Altium Designer provides a unified environment for the design of both the internal configuration of programmable devices and the PCB platform that they reside on. This facilitates complete FPGA-PCB co-design and enables rapid development of FPGA-based applications.
Because the projects are linked at the design level, you can begin the physical design process using a default FPGA configuration while the FPGA is still in development. As FPGA development progresses, updated pin and I/O assignments can be transferred to the board design project. The physical schematic representation of the FPGA device is automatically updated to reflect the updated I/O definitions, keeping existing connectivity intact. These changes can then be flowed on to the PCB.
Altium Designer abstracts FPGA design from the physical constraints used to drive the FPGA place and route process. This allows you to maintain multiple FPGA configurations within a single FPGA project. For example, you have one configuration targeting your FPGA development environment and another for your production board design. This lets you seamlessly move between development or production builds of the FPGA and further facilitates concurrent design of the FPGA and the physical platform.
Managing I/O synchronization
Programmable devices such as FPGAs bring particular challenges to the board design process. Typically these devices have a large number of pins whose I/O characteristics and functions are not fixed, but determined by the application programmed into them. Traditionally crucial I/O pins will be fixed by the FPGA designer, with the FPGA place and route tools free to assign the remaining pins as necessary.

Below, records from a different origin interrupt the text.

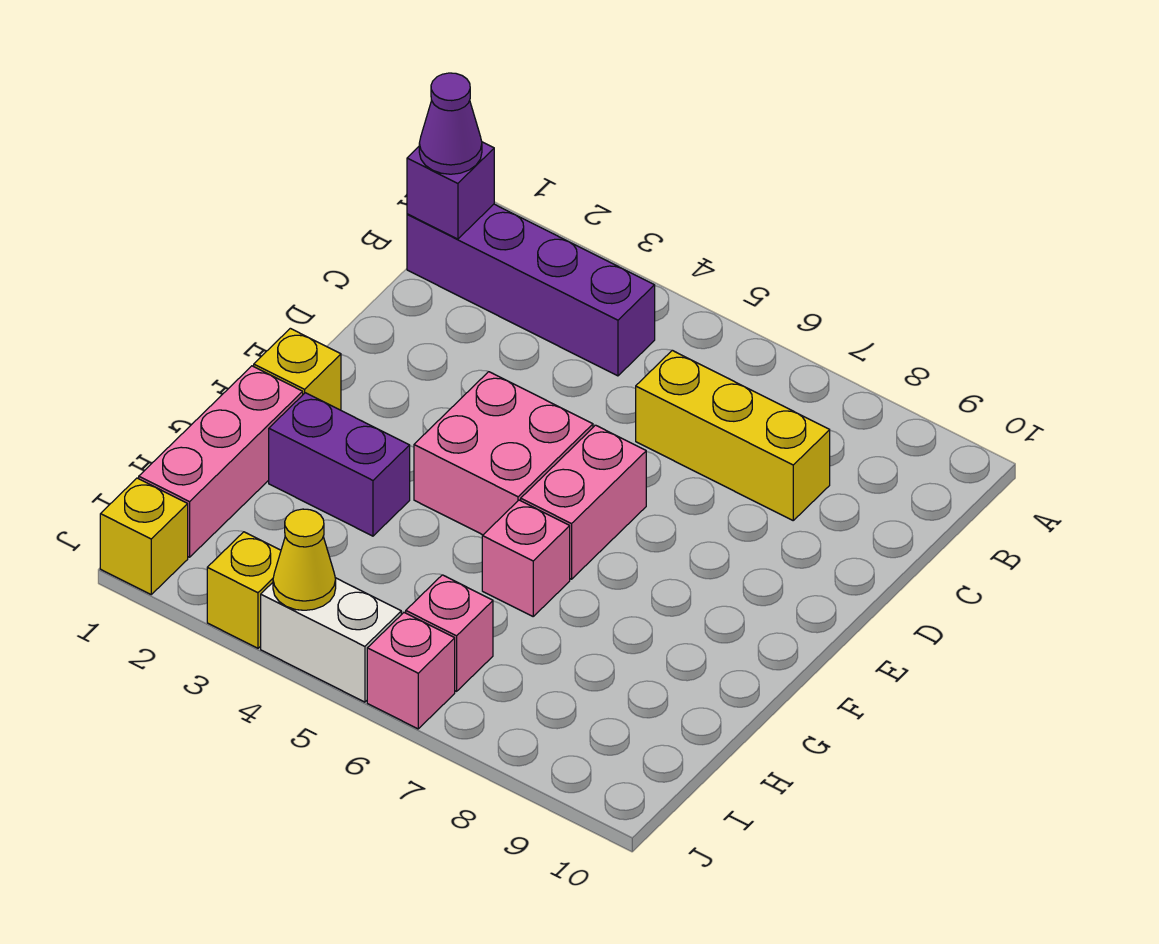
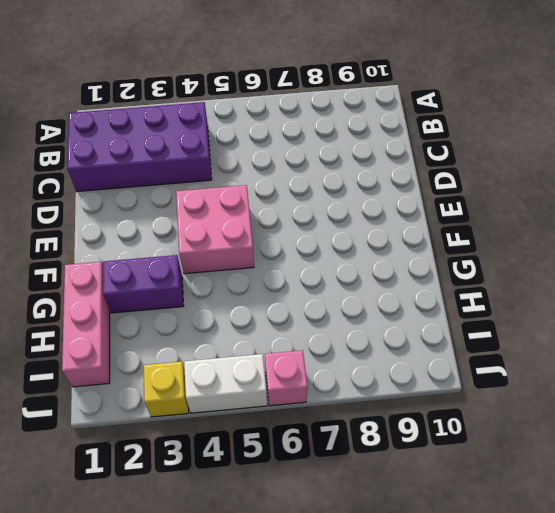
purple brick B1:C4 level 1 -> purple brick B1:B4 level 1
none -> yellow brick C6:C8 level 1
none -> pink brick E6:F6 level 1
none -> yellow brick F1 level 1

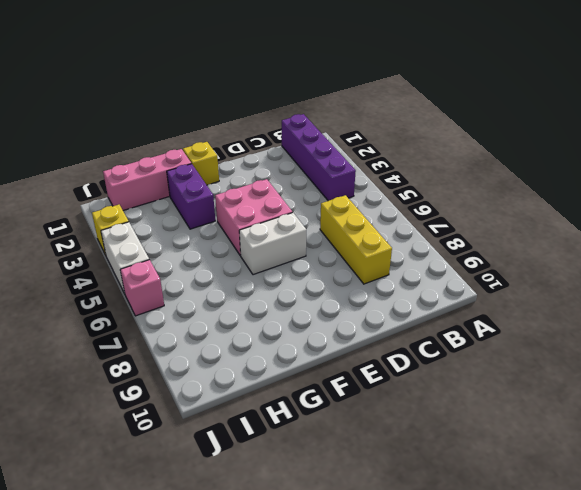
white brick E6:F6 level 1 -> pink brick E6:F6 level 1
none -> pink brick G6 level 1
none -> pink brick I6 level 1
none -> yellow brick J1 level 1

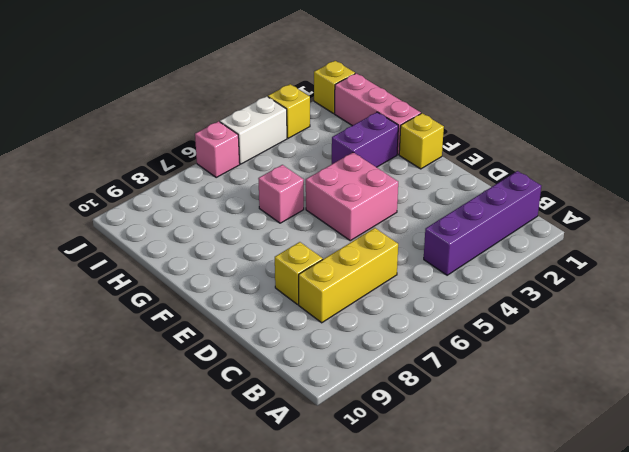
yellow brick D8 level 1 -> none
none -> pink brick E6:F6 level 1
none -> pink brick I6 level 1
none -> purple brick B1 level 2

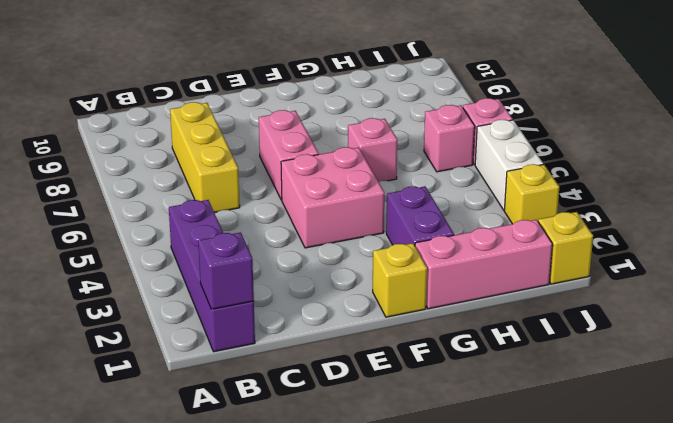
pink brick E6:E7 level 1 -> pink brick E6:F6 level 1
none -> yellow cone J4 level 2
none -> purple cone B1 level 3

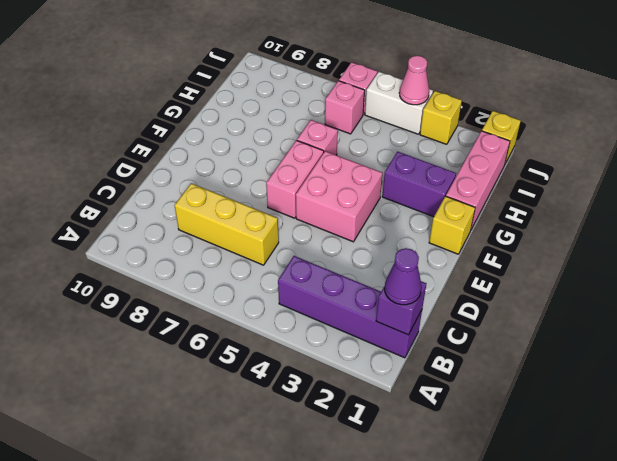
pink cone J4 level 2 -> yellow cone J4 level 2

The result at the board level is a pin configuration that is generally far from optimal for PCB routing, and the task of propagating I/O characteristics for processes such as signal integrity analysis becomes time consuming and error prone. Because Altium Designer unifies the process of FPGA and PCB design, it fully supports I/O synchronization between the PCB and FPGA projects. This allows you to forward and back annotate pin assignment changes and automatically propagate I/O characteristics for signal integrity simulation and differential pair management.
Achieve optimal routing solutions with FPGAs
As you deploy FPGAs within the PCB layout, you can define sets of pins that can be interchanged at the board level. From within the PCB design you can manually swap pins to improve routing, or let Altium Designer automatically optimize the connection lines for easier board routing. With a few mouse clicks you can then propagate pin changes back to the FPGA project, and rerun the FPGA place and route process with the new constraints. This allows you to rapidly iterate through PCB and FPGA routing options to arrive at an optimal system-level design solution.
The unification within Altium Designer of the programmable and physical elements of an electronic product allows you to take full advantage of the benefits that large capacity FPGAs offer. Altium Designer allows you to effectively manage the complexity FPGAs introduce at the board level, and removes the barriers to their widespread adoption with mainstream design.